(DATA PROVIDED begins)

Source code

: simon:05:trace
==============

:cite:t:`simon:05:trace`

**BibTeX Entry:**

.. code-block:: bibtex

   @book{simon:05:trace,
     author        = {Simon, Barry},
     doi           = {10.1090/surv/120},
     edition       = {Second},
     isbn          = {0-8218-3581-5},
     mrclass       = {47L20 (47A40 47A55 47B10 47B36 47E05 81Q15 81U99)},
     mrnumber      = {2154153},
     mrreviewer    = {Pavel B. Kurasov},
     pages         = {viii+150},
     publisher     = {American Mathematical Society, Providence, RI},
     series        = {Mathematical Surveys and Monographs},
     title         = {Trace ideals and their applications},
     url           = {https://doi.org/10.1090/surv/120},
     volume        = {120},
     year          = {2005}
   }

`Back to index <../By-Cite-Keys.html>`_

(DATA PROVIDED ends)

▸ WHAT YOU SHOULD DO
Produce the entries above once more, identical in every detail.

▸ EXERCISE RESPONSE
Source code

: simon:05:trace
==============

:cite:t:`simon:05:trace`

**BibTeX Entry:**

.. code-block:: bibtex

   @book{simon:05:trace,
     author        = {Simon, Barry},
     doi           = {10.1090/surv/120},
     edition       = {Second},
     isbn          = {0-8218-3581-5},
     mrclass       = {47L20 (47A40 47A55 47B10 47B36 47E05 81Q15 81U99)},
     mrnumber      = {2154153},
     mrreviewer    = {Pavel B. Kurasov},
     pages         = {viii+150},
     publisher     = {American Mathematical Society, Providence, RI},
     series        = {Mathematical Surveys and Monographs},
     title         = {Trace ideals and their applications},
     url           = {https://doi.org/10.1090/surv/120},
     volume        = {120},
     year          = {2005}
   }

`Back to index <../By-Cite-Keys.html>`_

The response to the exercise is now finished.